As befits the instrument’s rare, numinous quality, the line of well-known harpists is long yet sparse. It stretches from the mythic antiquity of Orpheus and King David, on through Turlough O’Carolan and Alice Coltrane, and into the new millennium of Joanna Newsom, who was synonymous with the harp in indie music throughout the 2000s. Mary Lattimore quietly picked up that mantle over the next decade, opening a portal between pastoral ambient improvisation and austere arrangement that is distinctly her own.

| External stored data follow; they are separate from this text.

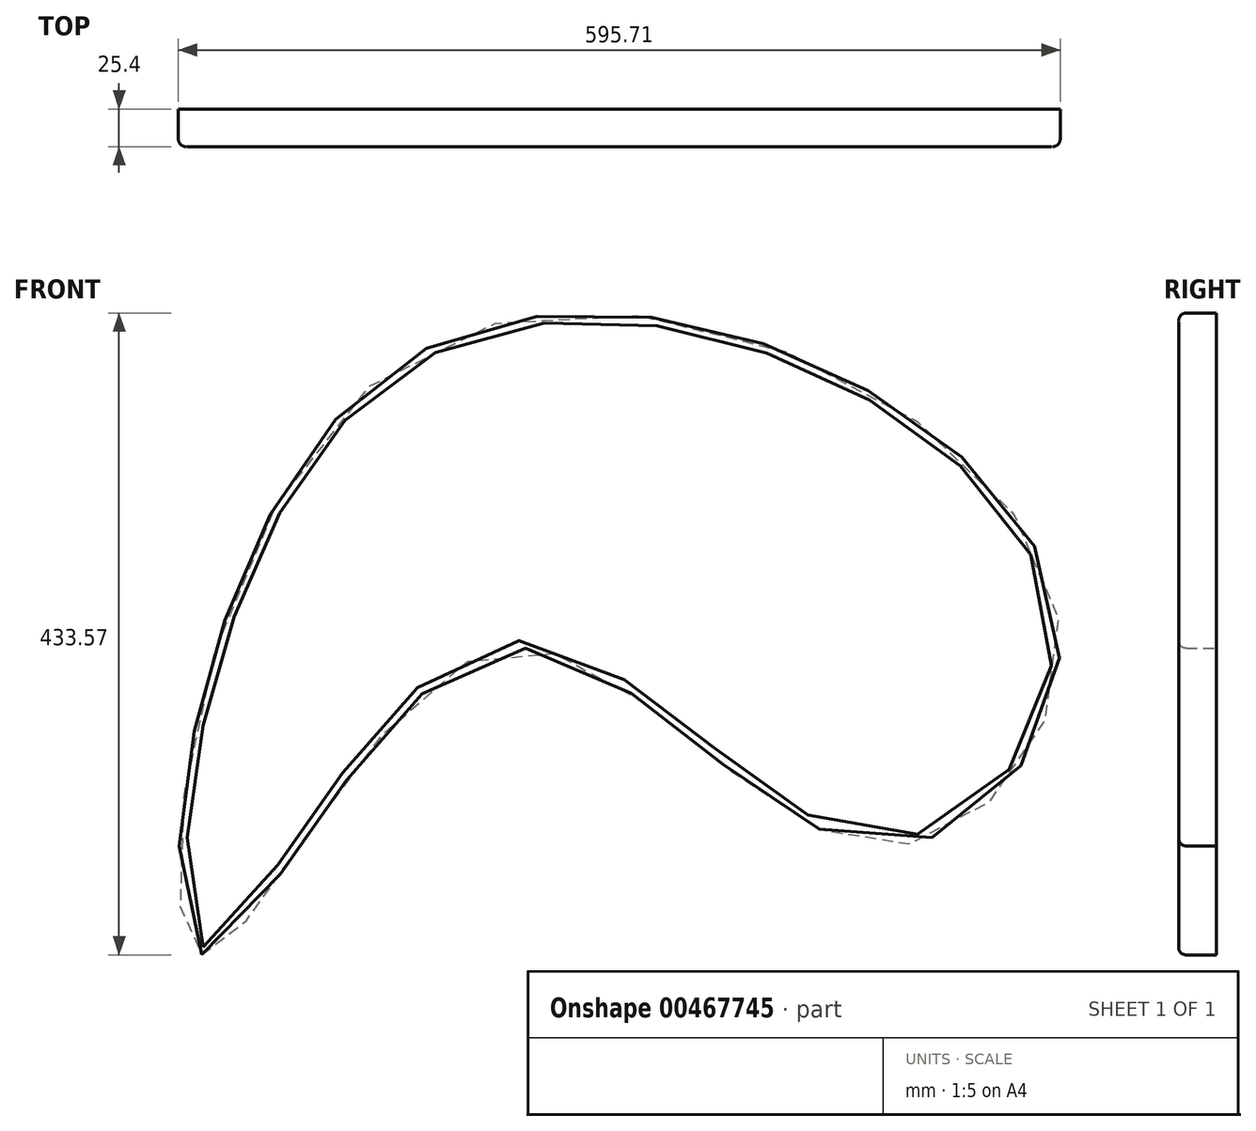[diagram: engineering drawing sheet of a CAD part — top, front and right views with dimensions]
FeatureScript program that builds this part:
annotation { "Feature Type Name" : "Feature", "Feature Type Description" : "" }
export const myFeature = defineFeature(function(context is Context, id is Id, definition is map)
    precondition{}
    {
        {
            var Q0;
            Q0=qCreatedBy(makeId("Front.planeOp"),FACE);
            var sketch = newSketch(context, id + "F0", { "sketchPlane" : qUnion([Q0])});
            skFitSpline(sketch, "E0", {"points": [v(-306.58, -93.38) * mm, v(-110.98, 111.24) * mm, v(147.85, -19.59) * mm, v(267.32, 156.03) * mm, v(-180.81, 300.47) * mm, v(-306.58, -93.38) * mm]});
            skSolve(sketch);
        }
        {
            var Q0;
            Q0=makeQuery(id+"F0.imprint","IMPRINT",FACE,{"disambiguationData":[TD([[makeQuery(id+"F0.imprint","IMPRINT",EDGE,{"derivedFrom":sQuery(id+"F0.wireOp",EDGE,"E0")}),1.0]])]});
            extrude(context, id + "F1", {"entities" : qUnion([Q0]), "depth" : 25.4 * mm});
        }
        {
            var Q0;
            Q0=makeQuery(id+"F1.opExtrude","CAP_EDGE",EDGE,{"disambiguationData":[OSD([sQuery(id+"F0.wireOp",EDGE,"E0")])],"isStart":false});
            fillet(context, id + "F2", {"entities" : qUnion([Q0]), "radius" : 5.08 * mm, "tangentPropagation" : true, "allowEdgeOverflow" : false});
        }
    });
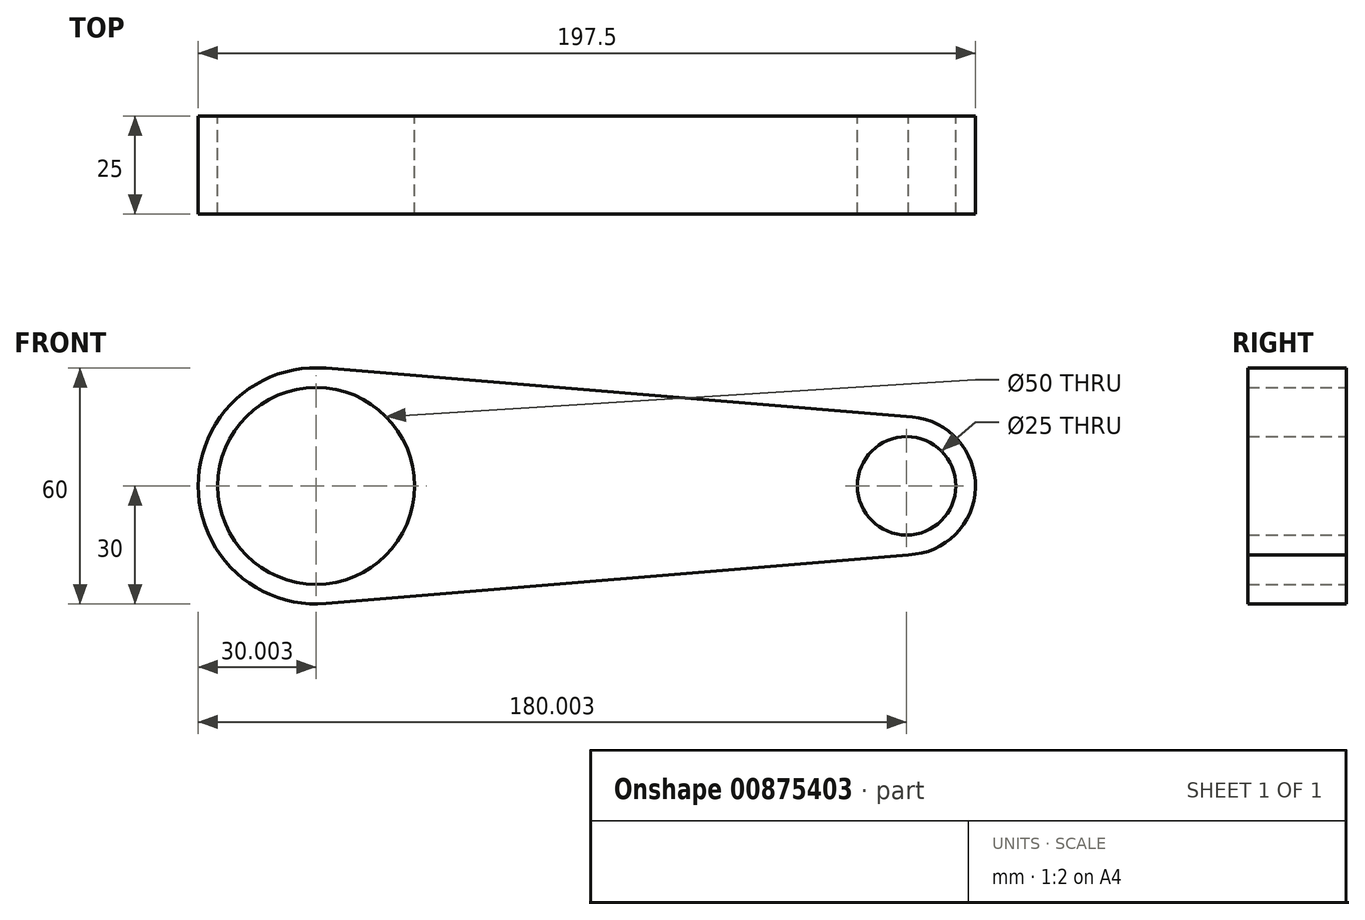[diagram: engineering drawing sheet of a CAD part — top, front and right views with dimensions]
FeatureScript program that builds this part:
annotation { "Feature Type Name" : "Feature", "Feature Type Description" : "" }
export const myFeature = defineFeature(function(context is Context, id is Id, definition is map)
    precondition{}
    {
        {
            var Q0;
            Q0=qCreatedBy(makeId("Front.planeOp"),FACE);
            var sketch = newSketch(context, id + "F0", { "sketchPlane" : qUnion([Q0])});
            skCircle(sketch, "E0", {"center": v(-89.15, 0) * mm, "radius": 25 * mm});
            skCircle(sketch, "E1", {"center": v(60.85, 0) * mm, "radius": 12.5 * mm});
            skCircle(sketch, "E2", {"center": v(-89.15, 0) * mm, "radius": 30 * mm});
            skCircle(sketch, "E3", {"center": v(60.85, 0) * mm, "radius": 17.5 * mm});
            skLineSegment(sketch, "E4", {"start": v(-86.65, 29.9) * mm, "end": v(62.31, 17.44) * mm});
            skLineSegment(sketch, "E5", {"start": v(61.37, -17.5) * mm, "end": v(-86.64, -29.9) * mm});
            skSolve(sketch);
        }
        {
            var Q0;
            Q0 = qSketchRegion(id + "F0", true);
            extrude(context, id + "F1", {"entities" : qUnion([Q0]), "depth" : 25 * mm, "offsetDistance" : 25 * mm});
        }
    });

Now based in Los Angeles but originally from Asheville, Lattimore, a classically trained harpist, started building abstract cathedrals with a looping pedal on the 2013 album The Withdrawing Room. The next year, Thrill Jockey released Slant of Light, a luminous collaboration with the guitarist and synth player Jeff Zeigler. Then a Pew Fellowship grant helped Lattimore tote her large Lyon and Healy harp around California and Texas in a Volvo station wagon, recording At the Dam for Ghostly International, which also released Hundreds of Days in 2018. That album mingled guitar, theremin, piano, and Lattimore’s voice with “ambient music that is every bit as complex and meditative as the work of Pauline Oliveros and Harold Budd,” Pitchfork said.
After a pair of fine collaborations on the keenly curated North Carolina imprint Three Lobed Records—Ghost Forests with Meg Baird and New Rain Duets with Mac McCaughan in modular-synth mode—Lattimore released her best album yet in 2020: Silver Ladders, on which she worked with Slowdive’s Neil Halstead to sculpt her edifices of light and fog into more songful shapes than ever before.